New China premier to hold rare press conference
AFP
March 17, 2013 08:30 MYT
March 17, 2013 08:30 MYT
China's new Premier Li Keqiang steps into the media spotlight on Sunday for a rare press conference, as the annual meeting of the country's rubber-stamp parliament closes.
Li took control of the day to day running of China's government on Friday, a day after Xi Jinping was handed the title of President, completing China's once-in-a-decade transition of its two top leaders.
The press conference will be a rare chance for foreign media to scrutinise Li, as high-ranking Chinese politicians normally maintain strict secrecy and rarely give interviews to non-official media.
The event will be closely watched for any indications of which economic reforms Li may seek to promote, as well as for declarations of action on official corruption and vows on political reform.

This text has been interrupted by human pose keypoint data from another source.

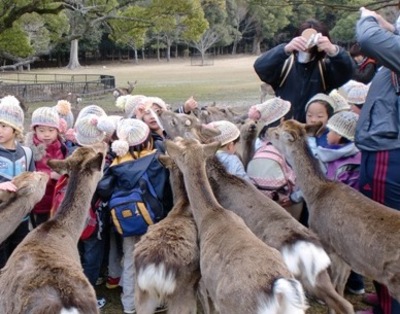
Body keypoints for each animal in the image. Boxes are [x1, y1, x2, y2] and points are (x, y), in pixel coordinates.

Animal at [268, 119, 400, 302]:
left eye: (277, 133)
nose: (266, 131)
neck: (315, 195)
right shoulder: (346, 253)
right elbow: (341, 285)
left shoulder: (326, 242)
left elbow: (334, 283)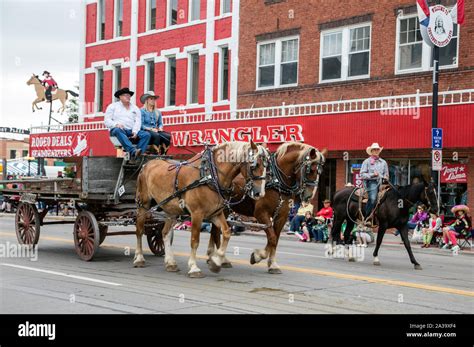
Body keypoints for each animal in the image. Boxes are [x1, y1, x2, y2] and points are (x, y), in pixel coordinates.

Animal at [133, 140, 268, 278]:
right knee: (139, 230)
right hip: (143, 205)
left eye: (267, 166)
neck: (210, 175)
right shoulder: (197, 214)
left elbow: (226, 233)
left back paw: (170, 263)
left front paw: (216, 262)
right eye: (254, 165)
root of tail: (147, 164)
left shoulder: (215, 213)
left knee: (165, 233)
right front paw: (194, 268)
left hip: (171, 209)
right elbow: (195, 240)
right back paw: (139, 258)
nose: (260, 193)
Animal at [209, 143, 328, 276]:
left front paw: (272, 264)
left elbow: (275, 240)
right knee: (216, 232)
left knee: (214, 231)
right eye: (311, 169)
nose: (309, 196)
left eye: (321, 171)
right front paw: (258, 256)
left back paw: (212, 256)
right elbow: (272, 238)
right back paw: (221, 259)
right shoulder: (261, 214)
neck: (277, 181)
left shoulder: (282, 216)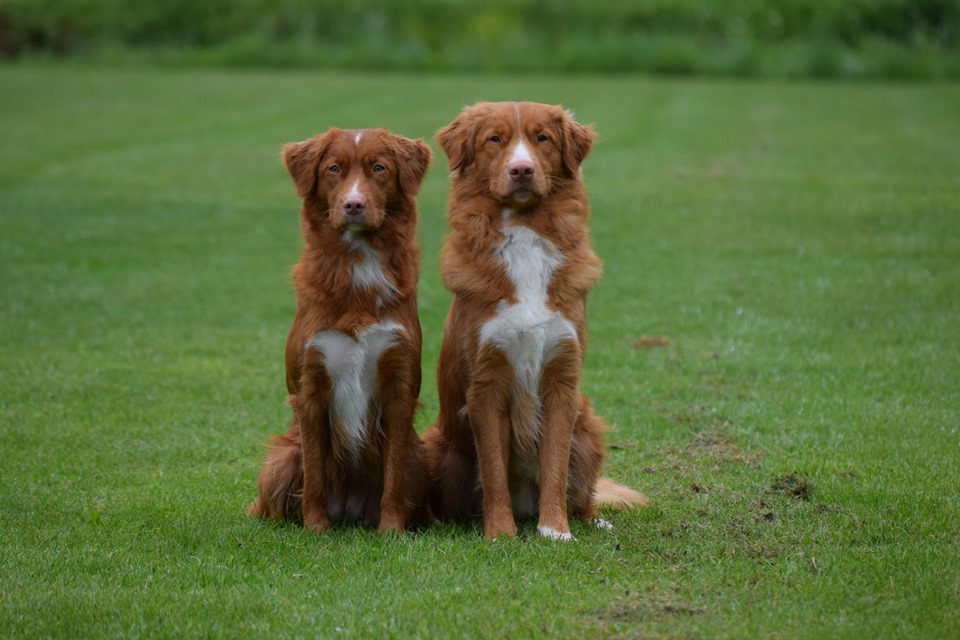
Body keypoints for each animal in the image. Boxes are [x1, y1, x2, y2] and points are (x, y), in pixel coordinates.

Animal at [255, 127, 436, 532]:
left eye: (379, 168)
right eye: (334, 169)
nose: (354, 204)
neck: (357, 264)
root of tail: (351, 511)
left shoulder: (398, 385)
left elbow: (394, 475)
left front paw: (392, 530)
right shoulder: (311, 387)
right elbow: (314, 475)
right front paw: (316, 528)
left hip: (421, 458)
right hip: (280, 457)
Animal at [424, 101, 648, 540]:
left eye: (541, 138)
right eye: (495, 139)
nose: (522, 170)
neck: (525, 232)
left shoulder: (562, 381)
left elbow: (556, 465)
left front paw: (556, 529)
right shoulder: (487, 383)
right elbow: (493, 470)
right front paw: (500, 533)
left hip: (587, 425)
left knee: (582, 492)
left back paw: (591, 518)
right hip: (441, 448)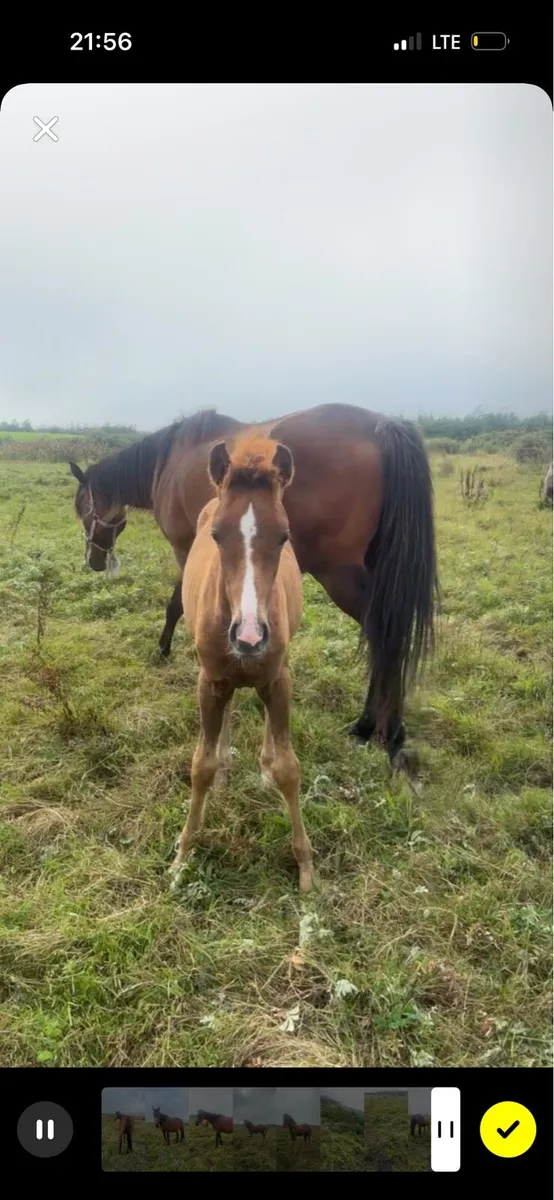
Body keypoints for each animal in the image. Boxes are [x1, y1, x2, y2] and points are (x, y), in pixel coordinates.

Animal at [69, 403, 438, 774]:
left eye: (81, 508)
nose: (92, 560)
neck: (169, 459)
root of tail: (383, 426)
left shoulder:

China's leaders have come under fire in the last year after reports, suppressed within the country, that the families of top politicians including Xi have amassed huge wealth, but have not vowed to make their assets public.
Li's own brother Li Keming is deputy director of China's State Tobacco Monopoly Administration, which runs and regulates the firm that controls around 98 percent of the cigarette market in the country. China has more than 300 million smokers.
Li's answers at the conference are unlikely to depart from the ruling party's consensus view that China needs economic reform to maintain growth, while avoiding political reforms which could threaten its grip on power.
A press conference by the premier, which can last up to three hours, has been an annual part of China's political calendar for more than two decades.
Last year the then Premier Wen Jiabao warned the equivalent gathering that China could fall into deadly chaos without "urgent" political reform.
Wen advocated political change during several of his annual press conferences, but such reforms stagnated during his 10 years as premier, while rapid economic growth saw China become the world's second largest economy.
A career bureaucrat who speaks fluent English, Li, 57, has a more youthful bearing than his stiff party peers, and has voiced support for the kind of economic reforms many experts say China sorely needs for continued growth.
Li's real power comes from his position as number two in China's ruling Communist Party, and he needs to win the support of other top officials, including Xi, to exert political influence.
Analysts say that his lack of close allies in the Communist Party's top decision-making body means that he will struggle to push through reforms.
The conference will come after the official closing of China's annual meeting of the National People's Congress, a rubber stamp parliament which this year passed measures including the abolition of China's scandal-hit railways ministry.